* Source text:
◇ ◇ ◇ ◇ ◇

It’s sitting with my discomfort that I can’t fix things for the people I love the most. It’s watching how dumb I am at doing anything other than fixing. It’s having compassion for that, and also not letting myself off the hook for getting better at sitting with my people’s pain.
It’s telling a friend that she hurt my feelings when she hid a part of herself from me; it’s asking her if there’s something I am doing that I can shift, so that she feels safer in showing up as her whole self with me.
It’s watching what’s going on inside my body when someone says something that makes me defensive, and getting curious about it rather than hijacked by it. Huh, there’s heat in my chest. My peripheral vision is narrowing. What’s up with this? What’s up with me (not him)?
It’s hearing the bitter, old cowgirl (I come from Western, working class women) in my brain tell me that resting and asking for help is for debutantes, not women like us, and telling her that she’s kind of an asshole, and maybe also falling for the myths of agro-capitalism, all while acting like she’s just really rugged and independent. I like her style, but not her cruelty or obsession with getting it done.

◇ ◇ ◇ ◇ ◇

* Information provided:
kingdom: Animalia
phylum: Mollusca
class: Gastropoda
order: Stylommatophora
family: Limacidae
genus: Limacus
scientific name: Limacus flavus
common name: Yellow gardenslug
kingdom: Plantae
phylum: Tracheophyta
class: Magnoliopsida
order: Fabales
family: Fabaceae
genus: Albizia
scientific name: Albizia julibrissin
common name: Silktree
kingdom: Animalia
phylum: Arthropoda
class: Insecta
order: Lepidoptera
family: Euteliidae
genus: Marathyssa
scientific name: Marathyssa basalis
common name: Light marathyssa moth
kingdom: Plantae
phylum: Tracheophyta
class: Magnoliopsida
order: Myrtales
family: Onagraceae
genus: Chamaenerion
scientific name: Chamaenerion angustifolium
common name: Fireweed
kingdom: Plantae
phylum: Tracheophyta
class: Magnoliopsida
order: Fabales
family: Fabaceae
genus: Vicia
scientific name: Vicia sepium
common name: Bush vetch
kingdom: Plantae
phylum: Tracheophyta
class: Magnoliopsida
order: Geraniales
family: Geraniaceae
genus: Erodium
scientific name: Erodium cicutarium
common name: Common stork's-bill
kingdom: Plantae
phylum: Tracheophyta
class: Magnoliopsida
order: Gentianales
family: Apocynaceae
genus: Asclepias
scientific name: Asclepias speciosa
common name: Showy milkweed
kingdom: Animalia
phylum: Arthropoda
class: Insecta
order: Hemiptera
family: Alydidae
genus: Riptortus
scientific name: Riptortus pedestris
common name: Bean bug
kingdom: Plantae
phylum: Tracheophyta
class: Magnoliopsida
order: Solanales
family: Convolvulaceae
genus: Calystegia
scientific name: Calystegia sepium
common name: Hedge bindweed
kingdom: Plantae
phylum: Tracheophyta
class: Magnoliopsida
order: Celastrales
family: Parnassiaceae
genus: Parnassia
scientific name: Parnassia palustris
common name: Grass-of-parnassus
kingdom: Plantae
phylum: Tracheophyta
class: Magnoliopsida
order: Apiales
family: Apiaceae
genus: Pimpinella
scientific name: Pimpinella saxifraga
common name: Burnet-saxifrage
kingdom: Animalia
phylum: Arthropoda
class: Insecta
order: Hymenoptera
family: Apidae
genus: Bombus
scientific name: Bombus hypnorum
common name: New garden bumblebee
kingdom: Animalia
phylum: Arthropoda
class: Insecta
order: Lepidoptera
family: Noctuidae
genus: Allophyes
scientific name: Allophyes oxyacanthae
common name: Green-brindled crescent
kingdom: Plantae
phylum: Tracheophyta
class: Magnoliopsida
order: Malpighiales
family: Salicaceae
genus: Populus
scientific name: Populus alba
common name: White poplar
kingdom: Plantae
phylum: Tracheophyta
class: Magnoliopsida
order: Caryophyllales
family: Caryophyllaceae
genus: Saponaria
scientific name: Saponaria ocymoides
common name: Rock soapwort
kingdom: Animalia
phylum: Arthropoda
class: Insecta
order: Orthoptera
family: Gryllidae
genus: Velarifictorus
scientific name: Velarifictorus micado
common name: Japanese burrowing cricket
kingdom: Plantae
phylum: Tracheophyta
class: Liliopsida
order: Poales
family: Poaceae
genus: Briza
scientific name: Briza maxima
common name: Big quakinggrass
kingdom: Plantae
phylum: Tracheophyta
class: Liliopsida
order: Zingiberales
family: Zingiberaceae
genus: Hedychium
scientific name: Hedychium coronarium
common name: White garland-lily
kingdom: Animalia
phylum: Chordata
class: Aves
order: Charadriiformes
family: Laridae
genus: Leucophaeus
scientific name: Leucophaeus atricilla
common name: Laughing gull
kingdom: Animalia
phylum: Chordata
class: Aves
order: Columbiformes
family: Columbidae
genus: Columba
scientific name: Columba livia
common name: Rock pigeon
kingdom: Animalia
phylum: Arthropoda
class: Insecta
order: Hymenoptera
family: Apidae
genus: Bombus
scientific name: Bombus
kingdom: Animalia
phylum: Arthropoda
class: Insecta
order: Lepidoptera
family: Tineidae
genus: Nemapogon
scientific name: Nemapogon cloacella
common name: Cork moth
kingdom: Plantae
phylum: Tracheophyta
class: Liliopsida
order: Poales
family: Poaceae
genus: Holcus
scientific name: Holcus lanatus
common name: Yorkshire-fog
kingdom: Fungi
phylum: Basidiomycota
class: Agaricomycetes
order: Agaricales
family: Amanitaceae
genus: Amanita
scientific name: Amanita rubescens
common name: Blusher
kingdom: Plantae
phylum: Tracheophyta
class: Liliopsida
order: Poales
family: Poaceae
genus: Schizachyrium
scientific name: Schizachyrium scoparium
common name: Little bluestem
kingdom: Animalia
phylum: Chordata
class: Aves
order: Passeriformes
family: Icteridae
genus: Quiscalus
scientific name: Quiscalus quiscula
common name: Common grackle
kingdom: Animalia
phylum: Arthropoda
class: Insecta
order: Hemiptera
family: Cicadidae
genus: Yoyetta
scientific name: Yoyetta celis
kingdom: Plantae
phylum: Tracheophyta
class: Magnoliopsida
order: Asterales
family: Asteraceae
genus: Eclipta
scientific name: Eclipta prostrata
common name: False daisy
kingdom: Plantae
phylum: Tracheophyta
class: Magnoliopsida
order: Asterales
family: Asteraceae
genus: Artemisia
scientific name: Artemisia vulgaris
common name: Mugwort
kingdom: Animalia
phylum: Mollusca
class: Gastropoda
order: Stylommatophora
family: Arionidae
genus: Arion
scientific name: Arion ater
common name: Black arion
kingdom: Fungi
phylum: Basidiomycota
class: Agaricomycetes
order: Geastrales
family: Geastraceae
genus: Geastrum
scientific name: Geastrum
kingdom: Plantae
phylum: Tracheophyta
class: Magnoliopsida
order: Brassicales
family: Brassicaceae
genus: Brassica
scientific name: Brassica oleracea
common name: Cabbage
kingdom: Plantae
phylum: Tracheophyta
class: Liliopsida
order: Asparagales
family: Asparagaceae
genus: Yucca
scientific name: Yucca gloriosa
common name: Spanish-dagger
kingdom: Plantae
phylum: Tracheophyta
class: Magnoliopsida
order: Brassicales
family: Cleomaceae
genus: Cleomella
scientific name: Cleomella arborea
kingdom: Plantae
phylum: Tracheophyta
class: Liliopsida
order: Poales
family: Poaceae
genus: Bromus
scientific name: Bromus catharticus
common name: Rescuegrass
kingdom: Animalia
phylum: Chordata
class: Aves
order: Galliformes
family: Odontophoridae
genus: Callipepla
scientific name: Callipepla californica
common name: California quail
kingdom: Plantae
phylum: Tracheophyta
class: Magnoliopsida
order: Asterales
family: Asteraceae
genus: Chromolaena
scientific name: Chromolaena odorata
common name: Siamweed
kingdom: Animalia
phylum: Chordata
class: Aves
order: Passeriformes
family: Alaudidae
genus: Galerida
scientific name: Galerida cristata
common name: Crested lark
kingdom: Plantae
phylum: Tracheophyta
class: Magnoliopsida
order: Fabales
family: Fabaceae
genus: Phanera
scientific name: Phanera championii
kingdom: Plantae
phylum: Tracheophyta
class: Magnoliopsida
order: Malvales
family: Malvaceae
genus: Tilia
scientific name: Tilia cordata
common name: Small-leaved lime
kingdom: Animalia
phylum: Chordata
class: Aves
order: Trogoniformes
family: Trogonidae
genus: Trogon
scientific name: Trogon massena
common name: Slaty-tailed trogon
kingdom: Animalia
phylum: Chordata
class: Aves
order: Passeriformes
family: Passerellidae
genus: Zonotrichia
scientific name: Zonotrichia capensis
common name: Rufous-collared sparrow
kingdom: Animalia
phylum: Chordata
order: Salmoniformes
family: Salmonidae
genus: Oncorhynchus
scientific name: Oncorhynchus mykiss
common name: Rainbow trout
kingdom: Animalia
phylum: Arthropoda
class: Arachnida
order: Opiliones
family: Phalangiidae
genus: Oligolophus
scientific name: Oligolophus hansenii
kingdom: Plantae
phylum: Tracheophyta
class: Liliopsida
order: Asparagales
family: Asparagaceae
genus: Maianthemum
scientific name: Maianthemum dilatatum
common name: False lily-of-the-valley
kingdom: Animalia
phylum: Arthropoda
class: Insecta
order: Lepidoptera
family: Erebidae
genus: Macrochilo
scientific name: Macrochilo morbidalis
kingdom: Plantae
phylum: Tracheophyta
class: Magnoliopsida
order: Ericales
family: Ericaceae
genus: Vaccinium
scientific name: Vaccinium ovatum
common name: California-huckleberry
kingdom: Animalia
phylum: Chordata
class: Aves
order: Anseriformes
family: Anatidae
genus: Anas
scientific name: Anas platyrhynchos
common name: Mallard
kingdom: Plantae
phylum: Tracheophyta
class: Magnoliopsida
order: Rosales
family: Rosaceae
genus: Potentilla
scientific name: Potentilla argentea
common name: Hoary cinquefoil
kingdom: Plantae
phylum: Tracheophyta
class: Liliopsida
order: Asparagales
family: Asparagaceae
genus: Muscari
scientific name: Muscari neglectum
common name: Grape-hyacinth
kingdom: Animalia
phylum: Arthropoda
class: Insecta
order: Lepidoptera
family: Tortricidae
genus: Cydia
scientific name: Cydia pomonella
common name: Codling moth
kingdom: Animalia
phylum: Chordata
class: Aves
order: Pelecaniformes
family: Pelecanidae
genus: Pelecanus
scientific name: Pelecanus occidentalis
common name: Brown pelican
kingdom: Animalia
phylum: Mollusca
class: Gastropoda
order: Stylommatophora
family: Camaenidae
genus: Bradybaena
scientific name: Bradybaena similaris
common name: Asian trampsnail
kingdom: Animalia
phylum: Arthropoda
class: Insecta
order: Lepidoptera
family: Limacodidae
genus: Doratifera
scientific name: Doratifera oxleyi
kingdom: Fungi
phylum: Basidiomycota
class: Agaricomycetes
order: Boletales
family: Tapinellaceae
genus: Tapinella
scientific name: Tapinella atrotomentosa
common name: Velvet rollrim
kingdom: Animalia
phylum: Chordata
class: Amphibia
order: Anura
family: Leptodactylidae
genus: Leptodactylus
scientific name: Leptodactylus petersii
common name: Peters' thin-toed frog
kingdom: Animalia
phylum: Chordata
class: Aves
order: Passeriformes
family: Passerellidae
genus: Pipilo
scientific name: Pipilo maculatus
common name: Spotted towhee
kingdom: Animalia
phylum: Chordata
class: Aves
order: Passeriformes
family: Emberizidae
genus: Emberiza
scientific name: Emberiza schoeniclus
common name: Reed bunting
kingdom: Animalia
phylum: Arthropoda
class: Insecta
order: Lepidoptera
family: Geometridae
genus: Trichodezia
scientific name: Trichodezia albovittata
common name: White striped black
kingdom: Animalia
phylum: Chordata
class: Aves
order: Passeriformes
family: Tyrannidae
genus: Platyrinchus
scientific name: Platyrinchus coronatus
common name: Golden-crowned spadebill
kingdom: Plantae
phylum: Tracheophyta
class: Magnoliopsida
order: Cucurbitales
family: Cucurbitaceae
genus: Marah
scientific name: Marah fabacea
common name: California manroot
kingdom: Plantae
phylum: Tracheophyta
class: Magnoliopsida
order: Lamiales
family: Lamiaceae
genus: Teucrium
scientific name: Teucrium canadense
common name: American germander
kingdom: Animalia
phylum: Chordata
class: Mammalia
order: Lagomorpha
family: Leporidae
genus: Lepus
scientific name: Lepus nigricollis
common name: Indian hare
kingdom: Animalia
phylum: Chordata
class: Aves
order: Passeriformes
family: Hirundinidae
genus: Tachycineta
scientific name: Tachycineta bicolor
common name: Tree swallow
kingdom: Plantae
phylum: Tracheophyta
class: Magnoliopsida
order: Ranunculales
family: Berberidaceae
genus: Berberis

◇ ◇ ◇ ◇ ◇

* Work to do:
a: Output, word for word, the part of the passage on sitting with discomfort that opens with the words containing "It’s watching what’s" and closes with "getting it done.".
b: Write the next part of the passage on sitting with discomfort, picking up right after its final sentence.
The lines above aren't needed for anything you're asked to do here.

* In response:
a:
It’s watching what’s going on inside my body when someone says something that makes me defensive, and getting curious about it rather than hijacked by it. Huh, there’s heat in my chest. My peripheral vision is narrowing. What’s up with this? What’s up with me (not him)?
It’s hearing the bitter, old cowgirl (I come from Western, working class women) in my brain tell me that resting and asking for help is for debutantes, not women like us, and telling her that she’s kind of an asshole, and maybe also falling for the myths of agro-capitalism, all while acting like she’s just really rugged and independent. I like her style, but not her cruelty or obsession with getting it done.

b:
It’s walking away from cheap drama and towards genuine, growth-producing disagreement.
It’s forcing less, wanting something, but trusting the universe’s divine timing and then, and this is really important, taking great pleasure in the thing when it arrives.
It’s attending to my story, but also leaving lots of blank pages for surprise.
It’s feeling the weight lifted from my shoulders when I depersonalize, decenter, de-everything. I’m just a person. No more special or capable than any other person, no matter what my ego might tell me when I’m high on helping.
It’s learning to roast beets. It’s flossing my teeth for a month and a half now. It’s valuing sleep and hot showers.
It’s learning to say, “It’s going to take me a minute to process. Can I get back to you?” before answering. It’s answering no when I mean it. It’s answering YES! when I mean it (and getting to enjoy the emphatic quality of that honest exclamation.)
It’s learning the names for different kinds of trees. It’s learning the names for different kinds of love.
It’s knowing there is nothing original to say, and not worrying so much about saying it anyway. I’ve only got this one life to tell you what I’m noticing. Maybe it will be helpful to you. Maybe it won’t. It’s worth the effort to marvel at the surprising texture of maturation either way.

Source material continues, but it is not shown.